A urinary infection is properly called a urinary tract infection, or UTI for short. The human body does not contain a urinary, but it does have a urinary tract.
The urinary tract is the drainage system that removes urine from your body. It contains the kidneys, bean-shaped organs that serve as filters and produce urine; ureters, the tubes of muscle that carry urine from the kidneys to the bladder; the bladder, which stores urine; and the urethra, the muscle located at the neck of the bladder where urine exits the body. When an infection occurs in any part of this system, it is called a urinary tract infection.

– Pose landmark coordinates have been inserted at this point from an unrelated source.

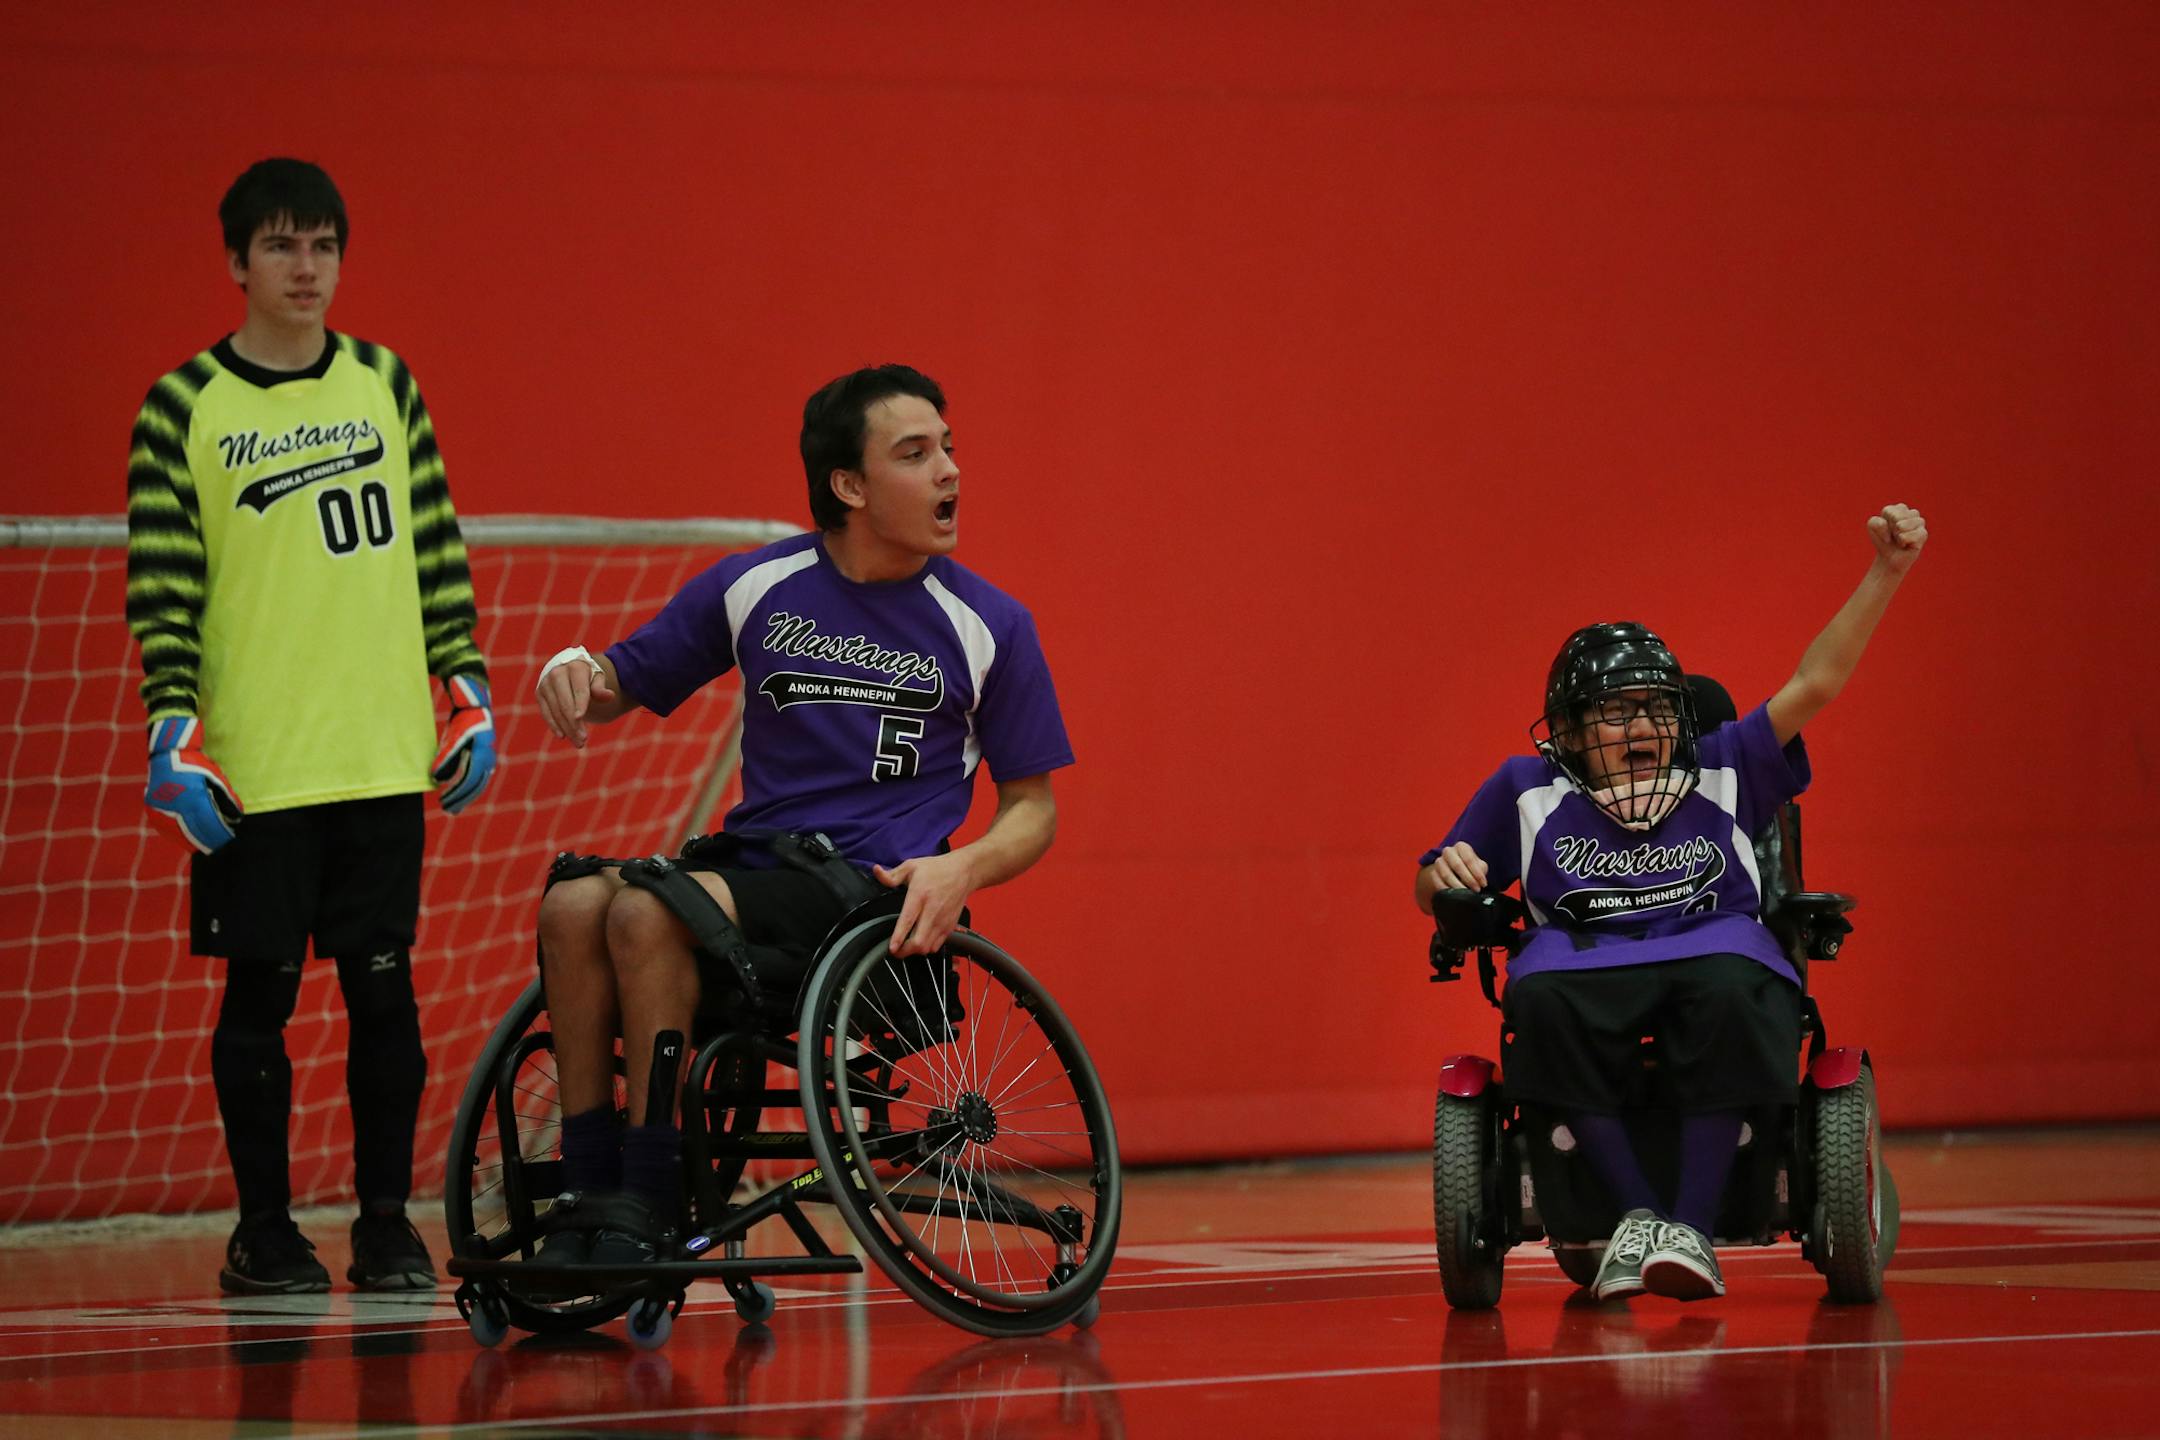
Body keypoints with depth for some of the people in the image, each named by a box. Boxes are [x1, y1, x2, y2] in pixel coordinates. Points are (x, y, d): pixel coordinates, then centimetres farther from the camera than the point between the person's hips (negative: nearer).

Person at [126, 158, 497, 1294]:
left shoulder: (384, 385, 9)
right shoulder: (184, 408, -1)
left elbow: (435, 551, 14)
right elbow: (162, 582, -4)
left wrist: (467, 690, 9)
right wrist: (172, 729, -11)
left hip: (382, 757, 3)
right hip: (252, 767, -3)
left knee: (383, 986, 2)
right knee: (261, 993, 1)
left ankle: (387, 1222, 11)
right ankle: (264, 1231, 10)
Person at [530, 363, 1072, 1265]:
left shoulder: (988, 625, 3)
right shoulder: (756, 588, 9)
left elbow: (1032, 807, 8)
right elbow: (628, 683, 20)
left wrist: (963, 869, -14)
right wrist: (577, 672, -5)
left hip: (872, 887, -4)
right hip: (751, 857, 4)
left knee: (648, 911, -30)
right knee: (574, 904, -26)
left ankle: (648, 1214, -26)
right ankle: (589, 1199, -22)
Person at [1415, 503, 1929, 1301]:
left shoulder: (1720, 772, 18)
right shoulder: (1528, 791, 18)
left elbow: (1814, 683, 13)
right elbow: (1432, 893, 25)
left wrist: (1885, 572, 5)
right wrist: (1446, 874, -1)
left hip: (1712, 947, 0)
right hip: (1589, 961, 0)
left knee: (1730, 992, -38)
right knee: (1542, 997, -37)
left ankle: (1693, 1226, -32)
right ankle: (1636, 1210, -28)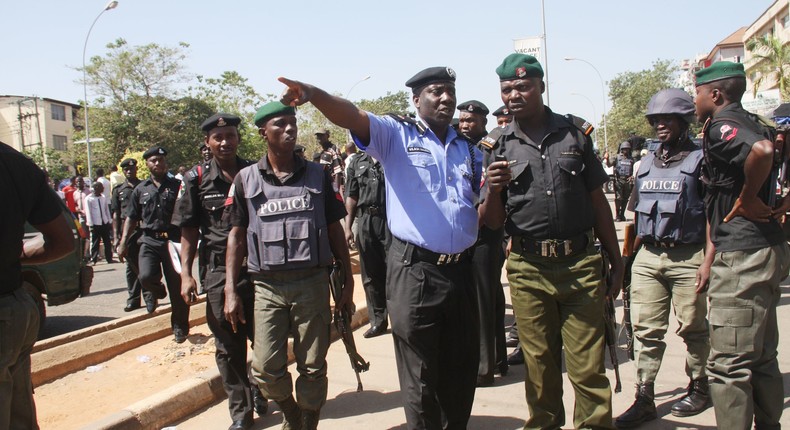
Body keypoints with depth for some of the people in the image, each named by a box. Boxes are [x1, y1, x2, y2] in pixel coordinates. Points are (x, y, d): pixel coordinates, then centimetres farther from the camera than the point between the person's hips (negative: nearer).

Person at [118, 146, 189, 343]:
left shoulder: (177, 186, 5)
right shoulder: (140, 190, 12)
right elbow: (131, 218, 14)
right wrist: (123, 242, 6)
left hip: (173, 240, -2)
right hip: (149, 240, 2)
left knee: (177, 287, 1)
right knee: (146, 276, -20)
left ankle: (180, 326, 17)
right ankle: (158, 292, 19)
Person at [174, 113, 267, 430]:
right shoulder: (196, 179, 1)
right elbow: (188, 231, 3)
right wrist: (186, 274, -4)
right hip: (220, 271, 0)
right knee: (228, 347, 6)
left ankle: (258, 389, 35)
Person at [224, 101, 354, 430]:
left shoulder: (317, 175, 5)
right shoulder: (246, 179, 4)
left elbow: (335, 231, 7)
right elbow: (236, 236, 6)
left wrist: (348, 283, 5)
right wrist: (230, 292, 0)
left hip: (313, 283, 0)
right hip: (267, 286, 0)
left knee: (312, 367, 5)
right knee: (266, 368, 1)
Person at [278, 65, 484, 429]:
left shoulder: (470, 150, 14)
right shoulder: (396, 134, -1)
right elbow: (352, 116, -19)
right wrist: (313, 94, -38)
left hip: (461, 271, 5)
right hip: (414, 271, -5)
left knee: (462, 373, 17)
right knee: (421, 379, 6)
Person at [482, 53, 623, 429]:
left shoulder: (576, 132, 6)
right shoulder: (498, 145, 5)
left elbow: (597, 200, 11)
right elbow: (493, 222, 5)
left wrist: (616, 259, 11)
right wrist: (493, 191, -16)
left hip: (581, 262, 0)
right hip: (527, 268, 1)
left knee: (587, 365, 2)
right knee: (539, 363, 10)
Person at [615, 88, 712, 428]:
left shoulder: (700, 160, -2)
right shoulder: (646, 164, 14)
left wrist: (708, 261, -15)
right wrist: (632, 251, 14)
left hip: (688, 259, -4)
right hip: (647, 258, 5)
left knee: (692, 328, 9)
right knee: (645, 329, 3)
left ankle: (698, 387, 28)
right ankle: (644, 398, 9)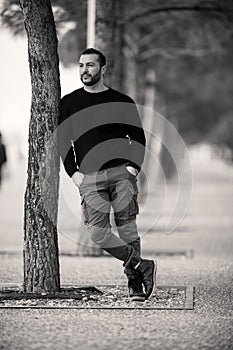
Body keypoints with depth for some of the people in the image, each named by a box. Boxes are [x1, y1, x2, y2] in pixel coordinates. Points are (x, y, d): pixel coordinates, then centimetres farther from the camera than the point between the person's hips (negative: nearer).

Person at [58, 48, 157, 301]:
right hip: (89, 177, 1)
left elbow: (138, 137, 13)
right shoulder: (69, 103, 12)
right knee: (97, 232, -12)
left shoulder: (122, 102, 9)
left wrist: (133, 166, -1)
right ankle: (141, 265, 0)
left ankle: (135, 283, 2)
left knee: (127, 227, -5)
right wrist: (73, 172, 1)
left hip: (121, 172, -1)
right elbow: (63, 141, 12)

What causes urinary infections?
If microbes enter the urinary tract and are not flushed out when you urinate, you can develop a UTI. Urinary tract infections can be caused by:
- Sexual activity, which pushes microbes into the urethra
- Improper wiping after toilet use, causing bacteria from feces to enter the urethra
- “G-string” underwear
- Catheter use in a healthcare setting
- A bacterial infection from another part of your body that spreads to the urinary tract
- Injury or disability that makes it difficult to use the bathroom regularly, causing you to hold in urine and increasing the risk of bacteria growth
If you have diabetes or a weakened immune system, you have an increased risk for infections like a UTI. And if you have suffered from a urinary tract infection in the past, you are more likely to develop another, known as a recurrent UTI.